Terapia gênica para anemia falciforme

Terapia gênica para anemia falciforme

A alternativa, submetida à avaliação da FDA, consiste em usar a edição de genoma para religar o gene da hemoglobina fetal

A FDA (agência regulatória de medicamentos dos EUA) está prestes a aprovar a primeira terapia baseada em modificação genética para tratar da anemia falciforme. A tecnologia CRISPR, que permite fazer “recortes” com precisão no DNA, pode corrigir esta doença, que apesar de ser rara, é também a doença genética mais conhecida do mundo. Na anemia falciforme, uma mutação altera a hemoglobina, proteína presente nas hemácias (células do sangue), responsável por transportar oxigênio. 

Em pessoas com a doença, , as hemácias, normalmente parecidas com um disco flexível, ficam rígidas e assumem um formato que lembra a lâmina de uma foice (daí o nome, “falciforme”). Além de transportar menos oxigênio, as hemácias falciformes se rompem mais facilmente, entopem vasos sanguíneos, e duram menos, uma média de 10-20 dias comparados aos 120 dias de hemácias saudáveis.

As pessoas com essa mutação genética apresentam sintomas graves como maior frequência de anemia, derrames, dano a órgãos vitais, e dor intensa. É uma doença debilitante, que afeta o convívio social, educação e trabalho, com longos períodos de hospitalização e redução da expectativa de vida em até 20 anos. 

A doença é mais comum em pessoas de origem africana, asiática e do oriente médio. A estimativa é que afeta milhões no mundo todo. O único tratamento existente até agora era o transplante de medula, mas isto exige encontrar um doador compatível, e passar por tratamentos de quimioterapia e imunossupressão.

A alternativa apresentada pelas empresas Vertex e CRISPR Therapeutics, submetida à avaliação da FDA, consiste em usar a edição de genoma para religar o gene da hemoglobina fetal. A ideia não é nova, mas a tecnologia certamente é. Já em 1948, a pediatra Janet Watson percebeu que crianças que vinham a desenvolver anemia falciforme tinham poucas hemácias defeituosas quando bebês. 

Ela atribuiu isso à presença da hemoglobina fetal, que não é afetada pela mutação e cuja produção é normalmente “desligada” conforme a criança cresce. Se for possível manter este gene ativo, temos como garantir uma produção perene de hemoglobina saudável. 
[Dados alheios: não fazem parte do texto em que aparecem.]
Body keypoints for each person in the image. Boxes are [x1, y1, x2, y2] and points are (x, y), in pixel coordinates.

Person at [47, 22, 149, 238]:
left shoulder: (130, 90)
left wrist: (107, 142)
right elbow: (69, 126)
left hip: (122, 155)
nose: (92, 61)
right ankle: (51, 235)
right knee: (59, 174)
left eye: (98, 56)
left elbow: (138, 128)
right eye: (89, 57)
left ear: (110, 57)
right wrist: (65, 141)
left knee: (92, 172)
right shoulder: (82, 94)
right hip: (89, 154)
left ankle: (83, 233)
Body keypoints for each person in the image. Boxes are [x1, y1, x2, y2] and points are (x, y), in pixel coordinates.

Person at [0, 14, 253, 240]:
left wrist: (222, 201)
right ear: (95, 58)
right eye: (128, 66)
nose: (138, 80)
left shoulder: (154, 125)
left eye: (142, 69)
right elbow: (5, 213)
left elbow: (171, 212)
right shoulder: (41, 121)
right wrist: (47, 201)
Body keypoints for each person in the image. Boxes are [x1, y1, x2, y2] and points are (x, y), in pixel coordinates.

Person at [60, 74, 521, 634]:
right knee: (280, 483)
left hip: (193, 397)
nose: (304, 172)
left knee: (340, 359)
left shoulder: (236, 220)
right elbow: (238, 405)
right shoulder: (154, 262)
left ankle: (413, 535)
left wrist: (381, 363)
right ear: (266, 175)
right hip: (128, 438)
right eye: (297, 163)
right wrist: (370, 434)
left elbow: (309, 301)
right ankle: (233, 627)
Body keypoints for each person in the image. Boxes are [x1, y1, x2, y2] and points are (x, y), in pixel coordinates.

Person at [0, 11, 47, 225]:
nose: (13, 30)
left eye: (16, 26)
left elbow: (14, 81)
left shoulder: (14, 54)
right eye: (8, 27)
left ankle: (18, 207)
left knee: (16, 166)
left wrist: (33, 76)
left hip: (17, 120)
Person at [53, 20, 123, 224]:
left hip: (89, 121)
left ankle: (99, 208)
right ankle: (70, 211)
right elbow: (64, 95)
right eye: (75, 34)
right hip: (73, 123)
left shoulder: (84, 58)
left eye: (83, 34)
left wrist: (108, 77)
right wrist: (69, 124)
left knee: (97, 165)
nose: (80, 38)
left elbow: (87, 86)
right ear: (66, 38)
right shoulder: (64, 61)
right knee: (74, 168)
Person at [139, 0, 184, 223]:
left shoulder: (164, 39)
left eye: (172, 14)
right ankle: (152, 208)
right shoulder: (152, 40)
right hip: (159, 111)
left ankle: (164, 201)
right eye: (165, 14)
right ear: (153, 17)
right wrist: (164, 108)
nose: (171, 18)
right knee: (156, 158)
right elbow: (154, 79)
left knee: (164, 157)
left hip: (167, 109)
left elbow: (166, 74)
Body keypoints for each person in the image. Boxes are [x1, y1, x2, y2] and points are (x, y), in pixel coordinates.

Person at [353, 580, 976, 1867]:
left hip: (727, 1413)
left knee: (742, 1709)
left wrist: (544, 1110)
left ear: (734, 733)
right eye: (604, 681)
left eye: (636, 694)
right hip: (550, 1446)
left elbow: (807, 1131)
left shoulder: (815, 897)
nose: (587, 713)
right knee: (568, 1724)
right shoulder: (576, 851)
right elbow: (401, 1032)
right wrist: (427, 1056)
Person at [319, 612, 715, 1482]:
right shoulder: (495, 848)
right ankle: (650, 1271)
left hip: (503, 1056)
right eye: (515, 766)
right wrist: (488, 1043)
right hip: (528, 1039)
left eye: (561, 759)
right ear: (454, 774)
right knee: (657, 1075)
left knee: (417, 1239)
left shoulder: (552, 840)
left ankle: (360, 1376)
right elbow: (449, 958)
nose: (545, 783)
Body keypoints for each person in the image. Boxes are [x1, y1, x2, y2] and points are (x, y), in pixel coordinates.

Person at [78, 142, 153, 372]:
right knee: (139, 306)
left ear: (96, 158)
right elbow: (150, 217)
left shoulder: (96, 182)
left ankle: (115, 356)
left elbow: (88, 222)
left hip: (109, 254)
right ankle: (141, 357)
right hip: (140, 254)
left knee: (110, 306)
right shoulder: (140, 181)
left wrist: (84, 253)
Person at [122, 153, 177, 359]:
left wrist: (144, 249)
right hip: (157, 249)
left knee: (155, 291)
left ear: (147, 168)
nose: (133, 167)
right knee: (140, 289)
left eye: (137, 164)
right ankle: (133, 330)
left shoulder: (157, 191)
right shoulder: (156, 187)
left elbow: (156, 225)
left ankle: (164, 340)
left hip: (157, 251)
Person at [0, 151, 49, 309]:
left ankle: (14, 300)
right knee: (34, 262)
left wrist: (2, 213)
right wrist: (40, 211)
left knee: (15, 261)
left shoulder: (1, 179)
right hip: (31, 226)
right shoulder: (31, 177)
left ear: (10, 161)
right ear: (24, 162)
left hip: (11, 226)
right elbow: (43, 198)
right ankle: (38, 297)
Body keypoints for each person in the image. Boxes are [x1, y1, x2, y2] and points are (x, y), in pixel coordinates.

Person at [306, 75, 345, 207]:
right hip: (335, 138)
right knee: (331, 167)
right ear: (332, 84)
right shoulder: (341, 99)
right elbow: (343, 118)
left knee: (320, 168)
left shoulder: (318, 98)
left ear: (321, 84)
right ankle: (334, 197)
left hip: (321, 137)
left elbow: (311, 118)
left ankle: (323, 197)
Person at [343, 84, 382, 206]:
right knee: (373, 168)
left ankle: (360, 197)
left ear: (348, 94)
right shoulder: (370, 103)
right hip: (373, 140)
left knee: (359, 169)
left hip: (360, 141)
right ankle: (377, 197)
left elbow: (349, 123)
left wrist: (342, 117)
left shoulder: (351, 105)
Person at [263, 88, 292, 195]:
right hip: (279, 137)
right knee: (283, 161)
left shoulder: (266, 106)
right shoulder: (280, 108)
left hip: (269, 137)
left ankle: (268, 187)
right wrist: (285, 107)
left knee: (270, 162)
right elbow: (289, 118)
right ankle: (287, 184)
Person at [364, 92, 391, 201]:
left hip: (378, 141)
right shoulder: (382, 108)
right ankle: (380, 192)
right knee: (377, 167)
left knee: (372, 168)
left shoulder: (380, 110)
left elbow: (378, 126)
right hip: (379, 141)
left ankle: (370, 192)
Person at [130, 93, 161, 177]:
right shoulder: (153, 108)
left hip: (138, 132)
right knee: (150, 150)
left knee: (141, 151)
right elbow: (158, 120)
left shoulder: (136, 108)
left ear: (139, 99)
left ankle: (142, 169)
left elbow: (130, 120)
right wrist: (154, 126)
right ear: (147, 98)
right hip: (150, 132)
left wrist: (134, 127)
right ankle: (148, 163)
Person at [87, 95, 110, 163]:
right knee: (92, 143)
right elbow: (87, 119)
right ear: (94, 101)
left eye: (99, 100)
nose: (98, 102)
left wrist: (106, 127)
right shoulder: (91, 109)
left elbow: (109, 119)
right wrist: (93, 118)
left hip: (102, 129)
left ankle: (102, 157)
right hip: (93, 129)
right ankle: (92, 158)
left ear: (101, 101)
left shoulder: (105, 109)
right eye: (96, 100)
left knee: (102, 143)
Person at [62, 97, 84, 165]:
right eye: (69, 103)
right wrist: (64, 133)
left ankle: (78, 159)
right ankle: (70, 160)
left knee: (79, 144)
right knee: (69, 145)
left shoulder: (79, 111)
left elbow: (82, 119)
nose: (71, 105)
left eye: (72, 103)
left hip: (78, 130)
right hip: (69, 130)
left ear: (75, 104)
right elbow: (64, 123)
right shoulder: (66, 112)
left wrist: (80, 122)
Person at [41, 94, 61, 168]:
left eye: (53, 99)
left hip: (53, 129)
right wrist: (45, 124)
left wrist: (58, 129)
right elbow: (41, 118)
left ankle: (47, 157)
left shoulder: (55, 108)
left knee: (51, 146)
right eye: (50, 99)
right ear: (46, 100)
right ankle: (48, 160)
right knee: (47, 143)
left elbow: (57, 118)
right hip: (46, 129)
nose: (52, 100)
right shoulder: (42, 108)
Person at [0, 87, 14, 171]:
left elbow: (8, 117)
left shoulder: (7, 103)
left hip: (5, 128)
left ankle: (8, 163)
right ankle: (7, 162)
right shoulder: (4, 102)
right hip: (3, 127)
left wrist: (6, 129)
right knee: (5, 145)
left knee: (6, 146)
Foi essa aposta que as empresas fizeram. Não é uma cura completa, mas os resultados dos testes clínicos foram muito bem, e os voluntários relataram um desaparecimento quase total dos sintomas.

Apesar de promissor, o tratamento não é simples. Primeiro, é preciso remover células-tronco da medula de cada paciente, editar o gene com CRISPR, e depois devolver ao corpo do paciente milhões de células editadas, capazes de produzir a hemoglobina fetal. 

Ou seja, não há necessidade de doador, mas ainda assim é um transplante de medula, que requer hospitalização e sessões de quimioterapia. 

O custo previsto é da ordem de alguns milhões de dólares para um único paciente, colocando em xeque a possibilidade de tratar justamente as comunidades mais afetadas em países como os EUA, e em países em desenvolvimento, onde a anemia falciforme é mais prevalente. 

Mas pode-se argumentar que mesmo com o alto custo, o benefício se estende não só ao paciente, com alívio do sofrimento e a possibilidade de uma vida normal, mas ao sistema de saúde, que deixa de gastar com frequentes internações, transfusões de sangue e tratamentos dos sintomas.

Quem sabe com o tempo, a tecnologia, assim como tantas outras técnicas de biologia molecular que eram extremamente caras no passado, fica mais acessível? Até lá, pelo menos temos a boa notícia de que a ciência parece ter encontrado um caminho viável para lidar com a doença e que a edição de genoma traz a promessa de aliviar o sofrimento de quem nasceu com uma doença potencialmente grave e debilitante, e não tinha esperança de cura.